Based strictly on the data we see from hundreds of dealer websites every day, we are certain that the “annoying” chat prompts on dealer websites work to improve customer service and increase leads. The challenge is in helping dealers decide whether or not they’re good for their website.
The majority of the complaints that come pertaining to chat prompts come from inside the dealership itself. Everyone from owners to salespeople visit the website often and get tired of closing the chat box. Fortunately, this is not indicative of the response from those who visit your website rarely – your customers. They are visiting in batches once every couple of years rather than every week or even every day the way your employees use the website.

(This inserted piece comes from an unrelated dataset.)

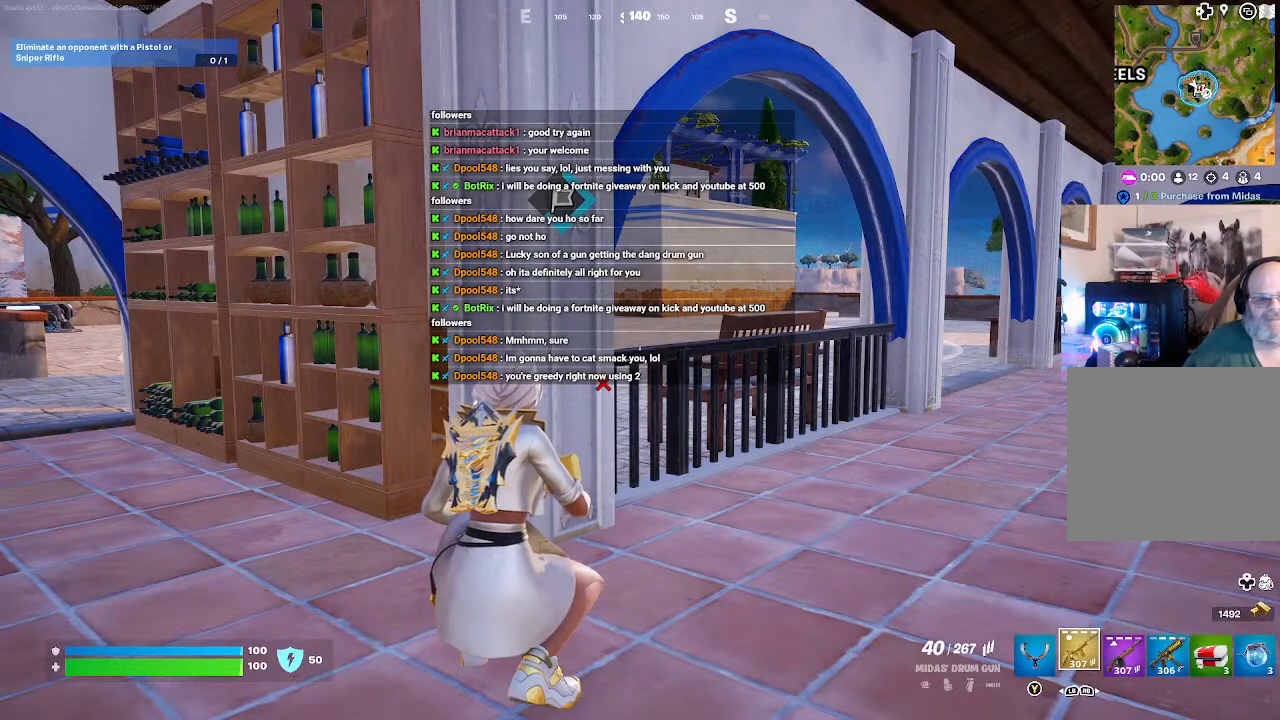
{"buttons": [], "left_stick": "center", "right_stick": "left", "events": [[133, "right_stick", "left"], [433, "L2", "down"], [500, "L2", "up"]]}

We said it before and we’ll reiterate now: the total lead count and customer experience both improve as a result of chat prompts. Most dealer websites have so many buttons and forms on their website that the visitors can have a challenge finding what’s right for them in order to contact you. Chat offers a very easy and universal approach to communication which is why the prompts work so well.
When deciding whether or not to have the chat prompt pop up on your website or not, ask yourself this question:
“Is my website supposed to serve my website visitors or my employees?”
Some would say that the website is a tool for the sales team while at the store to make it easier for them to find the right vehicle on which to land a showroom visitor. This is not a valid reason to eliminate the chat box. People get annoyed with things they see over and over again, which is why your staff is possibly against the prompt. However, if you believe that the primary function of your website is to increase leads and improve customer service for your website visitors (the ones that don’t work for you) then the answer is pretty clear. Keep the prompt.
Prompts for communication are not seen like pop-up ads. They are a way to express the enthusiasm of the store to be helpful and give a new degree of depth to the overall website picture.
The easiest way to answer the question is to put yourself in your customers’ shoes. From that scenario, would you rather work with a dealership that is eager to help or one that doesn’t seem interested?